Market Update: China-US Tariff War to Negatively Impact Global Oil Consumption

Market Update: China-US Tariff War to Negatively Impact Global Oil Consumption

The world’s oil consumption could be negatively affected by the escalating trade dispute between the United States and China, the International Energy Agency (IEA) cautioned last Friday (13 April). The IEA said that it continued to expect global demand to go up by 1.5 million barrels a day in 2018 but also warned that potential US and Chinese tariffs posed a “downward risk” to this prediction. Washington’s planned tariffs on Chinese imports and retaliatory measures announced by Beijing would have an impact on the global economy with “strong consequences for oil demand,” the IEA said.

The oil organization estimated that a drop of 1% in the global gross domestic product growth would decrease oil demand growth by around 690,000 barrels a day. “Oil demand would suffer the direct impact of lower bunker consumption and lower inland transportation of traded goods, reducing fuel oil and diesel use,” the report said. The IEA, a Paris-based agency that advises governments and companies on energy trends, raised its forecast earlier this year for the world’s oil demand, saying it would go up to 99.3 million barrels a day in 2018.

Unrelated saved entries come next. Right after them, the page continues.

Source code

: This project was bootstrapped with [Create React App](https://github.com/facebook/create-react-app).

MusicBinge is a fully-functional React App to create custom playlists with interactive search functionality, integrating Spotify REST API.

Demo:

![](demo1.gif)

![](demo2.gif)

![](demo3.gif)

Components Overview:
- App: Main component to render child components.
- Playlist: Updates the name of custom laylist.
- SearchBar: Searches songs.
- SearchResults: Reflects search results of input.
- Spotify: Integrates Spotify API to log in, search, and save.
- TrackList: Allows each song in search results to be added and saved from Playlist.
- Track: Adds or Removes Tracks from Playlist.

On Friday, the agency commented that the global oil supply dropped in March by 120,000 barrels a day to 97.8 million barrels a day, mainly due to the OPEC’s efforts to tame crude production. OPEC and 10 oil-rich countries outside the organization, including Russia, have been holding back output by about 1.8 million barrels a day since the beginning of 2017. The cartel’s production freeze deal helped boost crude prices by more than 50% in the second half of last year.